Around the time of his invention Berliner met a young man called Fred Gaisberg. With a keen interest in the newly developing phonograph industry Gaisberg paid a visit to Berliner’s laboratory in Washington DC where he watched Berliner record Billy Golden onto a flat disc and then listened to the playback.
When Gaisberg first heard one of Berliner’s recordings he noted
“I was spell bound by the beautiful round tone of the flat gramophone disc”
The superior sound and ease of mass reproducing recordings lead Berliner to set up the Gramophone Company in the United States. He later sent the young Fred Gaisberg to London to set up a recording studio to exploit the European market.
Emile Berliner & Hanover Factory – Germany
Copyright: EMI Group Archive Trust
Berliner has been described as an eccentric inventor and scientist but the intricacies of the business world never came naturally to him. The success of the Gramophone Company was due to his careful choice in business savvy partners, such as Gaisberg, who made the contacts and sales that pushed the company to be an industry leader. Gaisberg commented in his journals
“For many years Berliner was the only one of many people I knew connected with the gramophone who was genuinely musical and possessed a cultured taste.”
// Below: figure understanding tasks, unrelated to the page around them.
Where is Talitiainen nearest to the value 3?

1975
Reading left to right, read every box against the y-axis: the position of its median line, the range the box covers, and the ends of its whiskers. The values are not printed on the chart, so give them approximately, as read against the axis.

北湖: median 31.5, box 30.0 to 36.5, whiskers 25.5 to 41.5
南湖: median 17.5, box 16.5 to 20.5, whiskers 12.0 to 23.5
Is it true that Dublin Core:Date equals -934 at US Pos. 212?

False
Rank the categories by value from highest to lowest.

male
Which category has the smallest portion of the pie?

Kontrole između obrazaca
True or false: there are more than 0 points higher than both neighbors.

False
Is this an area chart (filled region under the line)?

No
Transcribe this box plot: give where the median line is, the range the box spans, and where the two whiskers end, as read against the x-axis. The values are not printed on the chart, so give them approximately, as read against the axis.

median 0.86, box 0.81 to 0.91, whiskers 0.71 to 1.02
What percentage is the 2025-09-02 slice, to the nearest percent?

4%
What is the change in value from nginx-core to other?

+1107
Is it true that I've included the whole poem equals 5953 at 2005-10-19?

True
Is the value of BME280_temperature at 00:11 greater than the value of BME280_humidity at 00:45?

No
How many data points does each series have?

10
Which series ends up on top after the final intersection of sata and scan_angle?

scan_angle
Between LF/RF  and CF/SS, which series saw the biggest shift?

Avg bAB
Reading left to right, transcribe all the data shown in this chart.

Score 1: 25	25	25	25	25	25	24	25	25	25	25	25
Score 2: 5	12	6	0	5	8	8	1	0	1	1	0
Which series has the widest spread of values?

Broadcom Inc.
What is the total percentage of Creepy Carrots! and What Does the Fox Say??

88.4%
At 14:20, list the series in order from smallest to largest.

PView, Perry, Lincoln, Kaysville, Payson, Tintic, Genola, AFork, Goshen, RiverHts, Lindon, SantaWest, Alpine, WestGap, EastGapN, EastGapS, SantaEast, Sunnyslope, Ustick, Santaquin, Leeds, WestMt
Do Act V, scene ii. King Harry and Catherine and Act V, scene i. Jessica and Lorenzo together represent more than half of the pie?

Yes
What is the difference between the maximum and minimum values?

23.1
For his achievements in the recording field Berliner was awarded the prestigious John Scott and Elliott Cresson medals by the Franklin institute. He remained a true scientist throughout his career. Both in public health by promoting the pasteurisation of milk thus reducing the rates of childhood infectious diseases and in the field of physics where he continued making developments in acoustic tiles, aeronautics and microphone technology.